The word of Afghan interpreters who’ve assisted US forces in that country, sometimes for years, apparently isn’t worth much at the US State Department.
In a story on the topic Sunday, the Washington Post wrote, “A growing number of Afghan interpreters who worked alongside American troops there are being denied U.S. visas allotted by Congress because the State Department says there is no serious threat to their lives.”
A few Afghans who seek U.S. visas might be posing as interpreters, although if so, that ought to be easily debunked. But to suggest that Afghans who helped U.S. troops aren’t in danger is to deny reality. Doing so not only puts Afghans who believed in our mission at risk, it also breaks a promise to them that if they — and Iraqis before them — helped us, we would work to get them and their families to the United States.
The Taliban, who don’t hesitate to shoot adolescent school girls, have repeatedly threatened to kill Afghans who worked for U.S. forces. The Taliban and other Islamic terrorists also have threatened, and in some cases carried out threats, to kill entire families of individuals who helped us.
Congress has authorized 8,750 Special Immigrant Visas for Afghans whose lives are in danger because they helped U.S. forces. Yet in the last four years, fewer than 1,700 interpreters have received them; the wait is long and the requirements are high.
To qualify, an applicant must show that “he or she has experienced or is experiencing an ongoing serious threat” for having helped Americans. And although State Department officials haven’t elaborated on what constitutes a serious threat, they didn’t think a warning nailed to the door of one interpreter’s home threatening to behead him and execute his entire family qualified.
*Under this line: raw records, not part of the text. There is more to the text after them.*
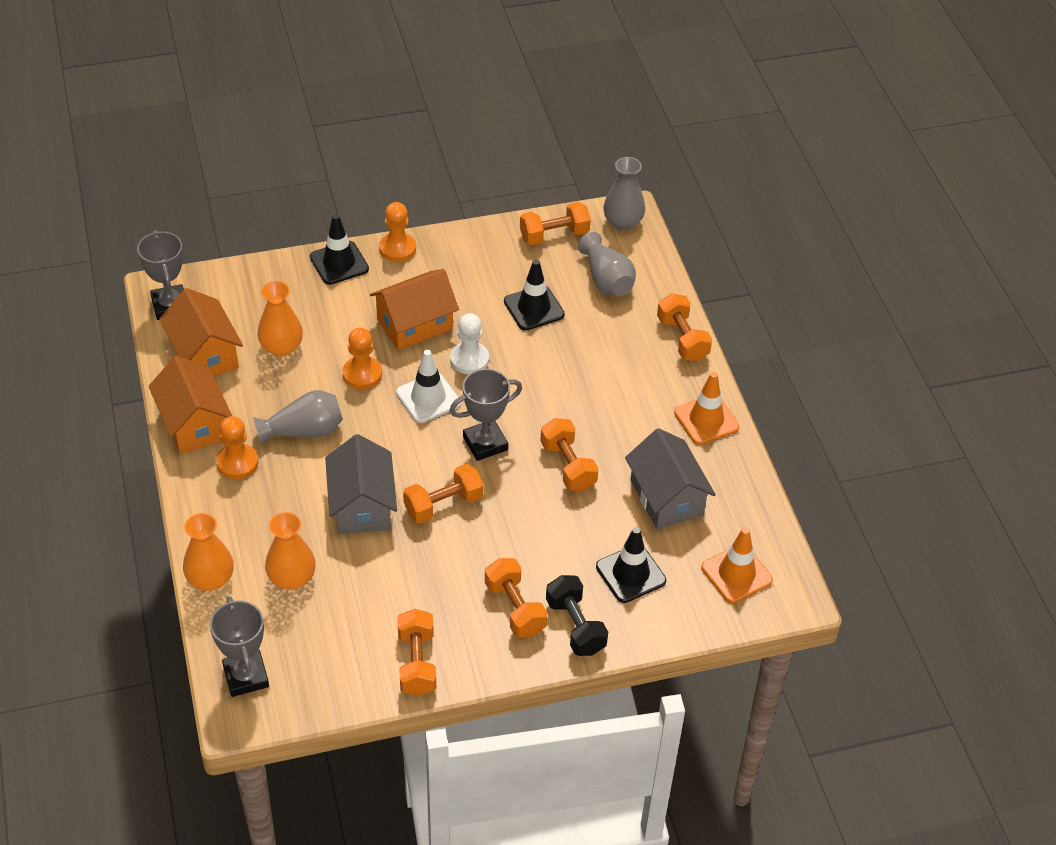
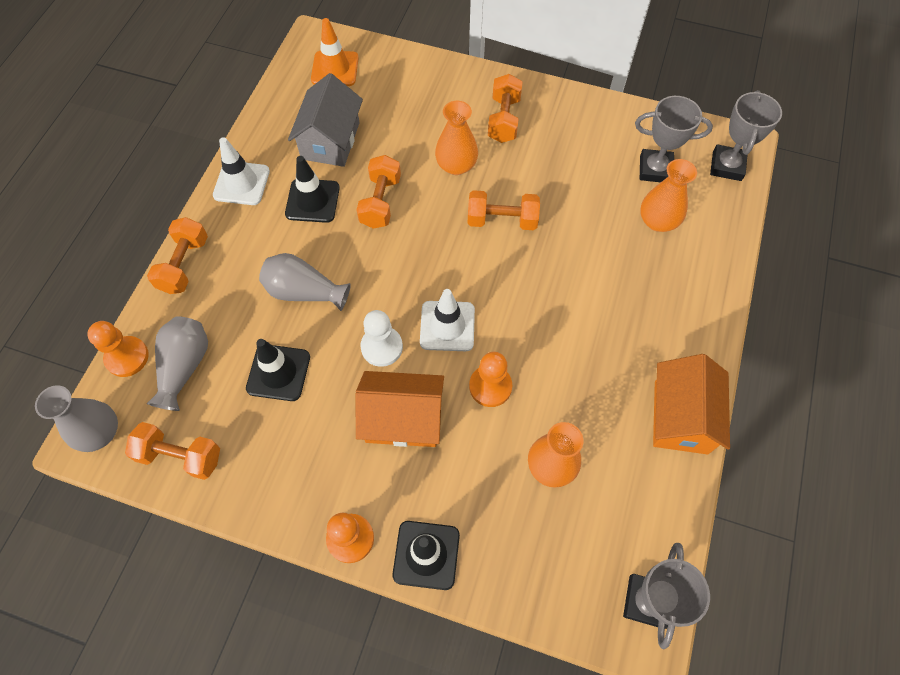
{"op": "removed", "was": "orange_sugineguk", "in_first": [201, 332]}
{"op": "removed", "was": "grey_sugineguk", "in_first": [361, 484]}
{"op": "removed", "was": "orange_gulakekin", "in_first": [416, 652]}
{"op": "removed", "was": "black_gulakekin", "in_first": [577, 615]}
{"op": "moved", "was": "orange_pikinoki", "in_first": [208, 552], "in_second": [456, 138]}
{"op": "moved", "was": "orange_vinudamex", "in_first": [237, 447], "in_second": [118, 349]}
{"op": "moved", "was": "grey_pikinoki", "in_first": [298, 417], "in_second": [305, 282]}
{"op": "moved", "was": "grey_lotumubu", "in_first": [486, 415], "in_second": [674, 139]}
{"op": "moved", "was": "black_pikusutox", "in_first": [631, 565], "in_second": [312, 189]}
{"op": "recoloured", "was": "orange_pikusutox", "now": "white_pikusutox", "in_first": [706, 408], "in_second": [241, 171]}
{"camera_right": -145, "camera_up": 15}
As fearful as some Afghans are, their situations will only become more precarious with the departure of U.S. troops. Some have been called “spy” and “traitor” when they accompanied U.S. troops. In other cases, the Taliban has alerted villages that certain individuals are wanted.
Appropriately, military personnel who know better than the State Department the work these individuals performed — and the lives they’ve saved and the peril they now face — have stepped in to try to speed the visa process. They recognize these special visas as a debt of honor. So should the State Department.